Dataset below:
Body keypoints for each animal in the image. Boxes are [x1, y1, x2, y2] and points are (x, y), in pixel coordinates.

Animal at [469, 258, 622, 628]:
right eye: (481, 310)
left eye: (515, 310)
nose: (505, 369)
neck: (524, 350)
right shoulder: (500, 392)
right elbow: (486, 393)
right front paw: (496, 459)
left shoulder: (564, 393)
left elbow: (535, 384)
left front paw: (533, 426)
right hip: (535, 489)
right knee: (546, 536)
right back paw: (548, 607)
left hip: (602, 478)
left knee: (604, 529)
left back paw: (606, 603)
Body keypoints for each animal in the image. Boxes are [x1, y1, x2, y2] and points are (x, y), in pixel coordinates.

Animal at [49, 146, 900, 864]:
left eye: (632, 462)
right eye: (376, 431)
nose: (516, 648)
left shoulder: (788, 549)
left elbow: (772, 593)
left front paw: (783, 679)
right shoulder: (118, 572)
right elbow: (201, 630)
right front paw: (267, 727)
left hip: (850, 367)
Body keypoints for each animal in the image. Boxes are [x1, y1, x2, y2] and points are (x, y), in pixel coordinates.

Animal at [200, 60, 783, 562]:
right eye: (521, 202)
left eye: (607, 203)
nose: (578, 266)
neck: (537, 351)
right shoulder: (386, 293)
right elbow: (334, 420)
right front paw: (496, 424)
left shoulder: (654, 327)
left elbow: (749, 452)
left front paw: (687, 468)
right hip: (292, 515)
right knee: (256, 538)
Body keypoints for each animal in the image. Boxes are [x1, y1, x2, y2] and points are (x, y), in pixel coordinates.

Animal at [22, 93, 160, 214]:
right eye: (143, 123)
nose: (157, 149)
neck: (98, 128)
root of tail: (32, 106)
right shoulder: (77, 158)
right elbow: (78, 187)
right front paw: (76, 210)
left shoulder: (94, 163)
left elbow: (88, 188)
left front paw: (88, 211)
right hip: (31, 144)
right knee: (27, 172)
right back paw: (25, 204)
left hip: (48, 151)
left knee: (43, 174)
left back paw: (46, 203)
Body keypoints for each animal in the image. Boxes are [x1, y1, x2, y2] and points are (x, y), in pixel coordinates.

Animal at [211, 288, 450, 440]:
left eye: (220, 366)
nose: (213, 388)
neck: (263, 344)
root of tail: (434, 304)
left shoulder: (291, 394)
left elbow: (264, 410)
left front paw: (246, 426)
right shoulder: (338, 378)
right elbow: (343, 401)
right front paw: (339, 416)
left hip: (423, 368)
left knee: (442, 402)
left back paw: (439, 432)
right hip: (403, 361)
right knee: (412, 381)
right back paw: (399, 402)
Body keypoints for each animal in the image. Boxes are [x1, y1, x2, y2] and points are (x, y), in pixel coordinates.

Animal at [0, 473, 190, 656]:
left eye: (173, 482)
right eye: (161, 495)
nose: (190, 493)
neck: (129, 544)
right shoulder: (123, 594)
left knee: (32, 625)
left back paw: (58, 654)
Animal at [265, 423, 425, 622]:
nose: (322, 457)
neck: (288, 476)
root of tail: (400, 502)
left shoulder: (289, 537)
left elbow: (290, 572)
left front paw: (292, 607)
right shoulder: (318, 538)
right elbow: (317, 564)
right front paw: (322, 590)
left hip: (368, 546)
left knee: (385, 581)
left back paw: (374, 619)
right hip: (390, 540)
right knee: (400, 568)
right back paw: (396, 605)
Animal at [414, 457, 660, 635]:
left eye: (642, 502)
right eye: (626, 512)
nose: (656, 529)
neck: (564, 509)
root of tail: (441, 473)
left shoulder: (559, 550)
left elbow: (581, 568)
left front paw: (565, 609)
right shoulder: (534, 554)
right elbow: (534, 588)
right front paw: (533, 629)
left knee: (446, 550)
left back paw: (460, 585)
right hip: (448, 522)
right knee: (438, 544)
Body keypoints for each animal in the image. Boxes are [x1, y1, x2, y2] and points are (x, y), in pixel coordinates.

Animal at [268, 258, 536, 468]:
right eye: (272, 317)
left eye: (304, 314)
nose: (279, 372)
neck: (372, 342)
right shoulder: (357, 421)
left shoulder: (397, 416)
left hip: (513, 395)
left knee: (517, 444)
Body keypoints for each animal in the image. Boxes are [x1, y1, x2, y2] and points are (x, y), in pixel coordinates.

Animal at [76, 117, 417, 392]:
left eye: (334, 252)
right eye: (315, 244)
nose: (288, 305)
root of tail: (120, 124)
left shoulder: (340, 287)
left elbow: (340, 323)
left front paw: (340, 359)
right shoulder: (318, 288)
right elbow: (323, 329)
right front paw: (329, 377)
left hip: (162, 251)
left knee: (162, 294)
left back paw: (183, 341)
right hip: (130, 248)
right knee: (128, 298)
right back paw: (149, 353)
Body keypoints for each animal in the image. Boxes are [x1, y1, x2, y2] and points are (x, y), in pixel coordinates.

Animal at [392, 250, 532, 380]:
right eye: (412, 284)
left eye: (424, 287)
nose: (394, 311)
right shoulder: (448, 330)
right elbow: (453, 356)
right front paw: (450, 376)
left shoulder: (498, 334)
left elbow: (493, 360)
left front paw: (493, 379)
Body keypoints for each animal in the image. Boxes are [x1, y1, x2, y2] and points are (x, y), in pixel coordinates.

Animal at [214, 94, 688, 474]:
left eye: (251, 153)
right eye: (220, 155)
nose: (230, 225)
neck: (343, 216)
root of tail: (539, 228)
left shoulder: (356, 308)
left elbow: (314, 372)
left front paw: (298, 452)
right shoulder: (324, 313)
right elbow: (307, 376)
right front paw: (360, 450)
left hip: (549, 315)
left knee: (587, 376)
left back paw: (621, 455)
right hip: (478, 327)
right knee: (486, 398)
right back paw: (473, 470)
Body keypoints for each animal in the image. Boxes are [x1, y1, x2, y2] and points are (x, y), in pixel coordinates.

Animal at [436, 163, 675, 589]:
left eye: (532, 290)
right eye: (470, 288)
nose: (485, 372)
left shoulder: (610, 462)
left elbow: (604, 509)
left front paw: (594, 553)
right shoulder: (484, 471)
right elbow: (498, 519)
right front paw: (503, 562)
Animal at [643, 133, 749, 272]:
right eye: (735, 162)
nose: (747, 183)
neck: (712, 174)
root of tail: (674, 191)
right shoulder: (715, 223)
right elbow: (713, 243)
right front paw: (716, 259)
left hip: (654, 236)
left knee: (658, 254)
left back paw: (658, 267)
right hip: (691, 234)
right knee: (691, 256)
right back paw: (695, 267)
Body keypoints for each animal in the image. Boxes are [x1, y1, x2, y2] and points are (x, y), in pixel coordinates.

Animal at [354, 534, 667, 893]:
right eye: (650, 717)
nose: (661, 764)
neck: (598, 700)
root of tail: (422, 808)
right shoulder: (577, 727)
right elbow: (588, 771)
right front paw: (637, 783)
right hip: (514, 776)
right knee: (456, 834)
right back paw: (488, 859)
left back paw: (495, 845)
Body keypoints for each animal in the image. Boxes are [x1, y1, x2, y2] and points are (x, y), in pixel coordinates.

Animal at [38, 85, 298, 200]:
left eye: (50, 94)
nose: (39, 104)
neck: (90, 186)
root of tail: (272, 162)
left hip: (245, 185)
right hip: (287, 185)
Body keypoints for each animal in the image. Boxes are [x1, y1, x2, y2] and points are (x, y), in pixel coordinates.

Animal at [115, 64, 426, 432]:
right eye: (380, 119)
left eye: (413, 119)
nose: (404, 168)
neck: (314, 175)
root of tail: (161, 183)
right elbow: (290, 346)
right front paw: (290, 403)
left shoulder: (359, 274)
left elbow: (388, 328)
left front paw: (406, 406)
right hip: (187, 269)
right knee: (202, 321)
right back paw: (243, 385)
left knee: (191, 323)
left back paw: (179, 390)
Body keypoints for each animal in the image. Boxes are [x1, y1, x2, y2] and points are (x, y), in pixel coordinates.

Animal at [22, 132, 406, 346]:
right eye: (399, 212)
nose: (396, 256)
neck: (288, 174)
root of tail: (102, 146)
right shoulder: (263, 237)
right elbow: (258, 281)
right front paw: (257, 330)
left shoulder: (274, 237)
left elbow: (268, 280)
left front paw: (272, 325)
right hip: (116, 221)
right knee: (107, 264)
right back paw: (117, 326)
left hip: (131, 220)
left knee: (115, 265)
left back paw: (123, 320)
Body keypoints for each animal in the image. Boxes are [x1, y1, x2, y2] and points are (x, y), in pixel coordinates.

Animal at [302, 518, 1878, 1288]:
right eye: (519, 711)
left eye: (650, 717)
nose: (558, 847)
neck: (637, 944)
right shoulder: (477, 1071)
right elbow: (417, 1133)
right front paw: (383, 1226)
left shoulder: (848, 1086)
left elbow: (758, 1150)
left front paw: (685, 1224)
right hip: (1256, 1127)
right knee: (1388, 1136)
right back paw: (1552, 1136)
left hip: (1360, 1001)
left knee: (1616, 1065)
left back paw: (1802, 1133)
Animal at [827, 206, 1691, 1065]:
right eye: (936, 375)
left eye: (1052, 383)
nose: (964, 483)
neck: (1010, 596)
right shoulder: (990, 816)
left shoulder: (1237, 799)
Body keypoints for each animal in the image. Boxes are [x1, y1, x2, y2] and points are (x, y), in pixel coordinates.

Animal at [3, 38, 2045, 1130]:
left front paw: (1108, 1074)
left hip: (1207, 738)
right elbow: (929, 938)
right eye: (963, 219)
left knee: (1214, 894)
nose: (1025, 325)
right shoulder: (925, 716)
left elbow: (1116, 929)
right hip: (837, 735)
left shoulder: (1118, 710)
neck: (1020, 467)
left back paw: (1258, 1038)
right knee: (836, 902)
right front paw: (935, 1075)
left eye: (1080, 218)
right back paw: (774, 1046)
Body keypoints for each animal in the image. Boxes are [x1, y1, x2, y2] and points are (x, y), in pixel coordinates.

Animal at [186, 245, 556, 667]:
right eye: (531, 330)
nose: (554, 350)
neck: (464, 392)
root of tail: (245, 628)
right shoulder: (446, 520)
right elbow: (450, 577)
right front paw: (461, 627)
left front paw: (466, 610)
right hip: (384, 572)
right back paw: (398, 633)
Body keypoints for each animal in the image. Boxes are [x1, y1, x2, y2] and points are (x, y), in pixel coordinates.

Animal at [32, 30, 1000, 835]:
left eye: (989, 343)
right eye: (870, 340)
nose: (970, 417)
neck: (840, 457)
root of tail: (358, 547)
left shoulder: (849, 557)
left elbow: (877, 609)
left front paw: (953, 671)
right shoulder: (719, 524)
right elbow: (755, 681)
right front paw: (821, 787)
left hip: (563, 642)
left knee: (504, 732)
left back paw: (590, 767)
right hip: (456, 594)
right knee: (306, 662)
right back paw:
End of Dataset.
**Instructions for the task**
Which lines above run from the one containing "right front paw: (290, 403)" to the one containing "left hip: (1360, 1001)"? Give them again exactly, both ends included.

**Expected output**
right front paw: (290, 403)
left shoulder: (359, 274)
left elbow: (388, 328)
left front paw: (406, 406)
right hip: (187, 269)
right knee: (202, 321)
right back paw: (243, 385)
left knee: (191, 323)
left back paw: (179, 390)
Body keypoints for each animal in the image. Boxes are [x1, y1, x2, y2] and points are (x, y), in pixel coordinates.

Animal at [22, 132, 406, 346]:
right eye: (399, 212)
nose: (396, 256)
neck: (288, 174)
root of tail: (102, 146)
right shoulder: (263, 237)
right elbow: (258, 281)
right front paw: (257, 330)
left shoulder: (274, 237)
left elbow: (268, 280)
left front paw: (272, 325)
right hip: (116, 221)
right knee: (107, 264)
right back paw: (117, 326)
left hip: (131, 220)
left knee: (115, 265)
left back paw: (123, 320)
Body keypoints for each animal in the image. Boxes are [x1, y1, x2, y2] and points are (x, y), in pixel coordinates.

Animal at [302, 518, 1878, 1288]:
right eye: (519, 711)
left eye: (650, 717)
nose: (558, 847)
neck: (637, 944)
right shoulder: (477, 1071)
right elbow: (417, 1133)
right front paw: (383, 1226)
left shoulder: (848, 1086)
left elbow: (758, 1150)
left front paw: (685, 1224)
right hip: (1256, 1127)
right knee: (1388, 1136)
right back paw: (1552, 1136)
left hip: (1360, 1001)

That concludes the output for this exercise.